The Press and the Presidency
On Thursday, April 10, 2008, Wayne State University welcomed journalist and author Bob Woodward to campus for a special election-year appearance in the Forum of Contemporary Issues in Society. Woodward’s lecture, The Press and the Presidency, was in Community Arts Auditorium on campus.
Woodward, a reporter and editor at The Washington Post since 1971, has written or co-authored 10 New York Times #1 bestsellers – more than any other contemporary American writer. They include Shadow: Five Presidents and the Legacy of Watergate, The Agenda: Inside the Clinton White House, The Brethren: Inside the Supreme Court, The Final Days, All the President's Men, as well as three books on the Bush administration’s adventure in Iraq -- Plan of Attack, Bush at War, and, most recently, State of Denial: Bush at War Part III.

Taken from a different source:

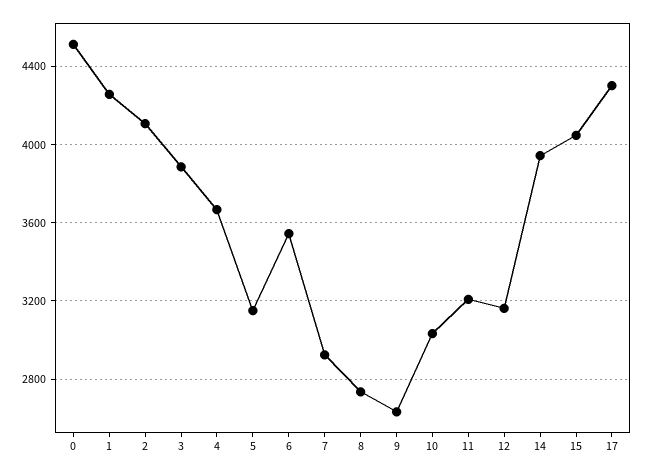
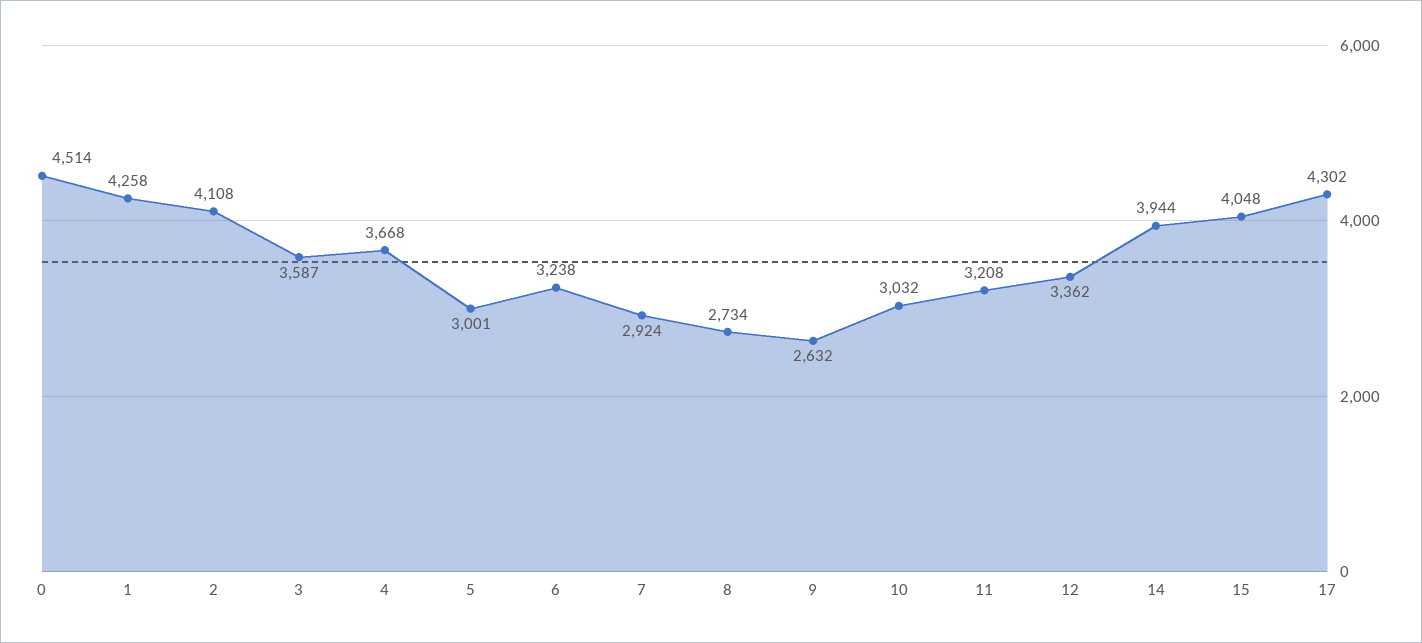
3: 3900 -> 3587
5: 3150 -> 3001
6: 3550 -> 3238
12: 3150 -> 3362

He also was the main reporter for The Post’s articles on the aftermath of the September 11 terrorist attacks that won a Pulitzer Prize in 2002. Woodward first gained popular attention while reporting with Post colleague Carl Bernstein on a 1972 break-in at Democratic National Committee headquarters in Washington’s Watergate Hotel; their now-famous inquiry revealed a trail of political shenanigans that eventually brought down the presidency of Richard M. Nixon.
Woodward and Bernstein’s investigation was chronicled in the best-seller All The President’s Men, which was made into a film starring Robert Redford and Dustin Hoffman.
In 2003, The Wall Street Journal called Woodward “the most celebrated journalist of our age.” Few if any Americans today are as well qualified to speak on the naturally symbiotic, often antagonistic, always mutually manipulative relationship between the press and the presidency.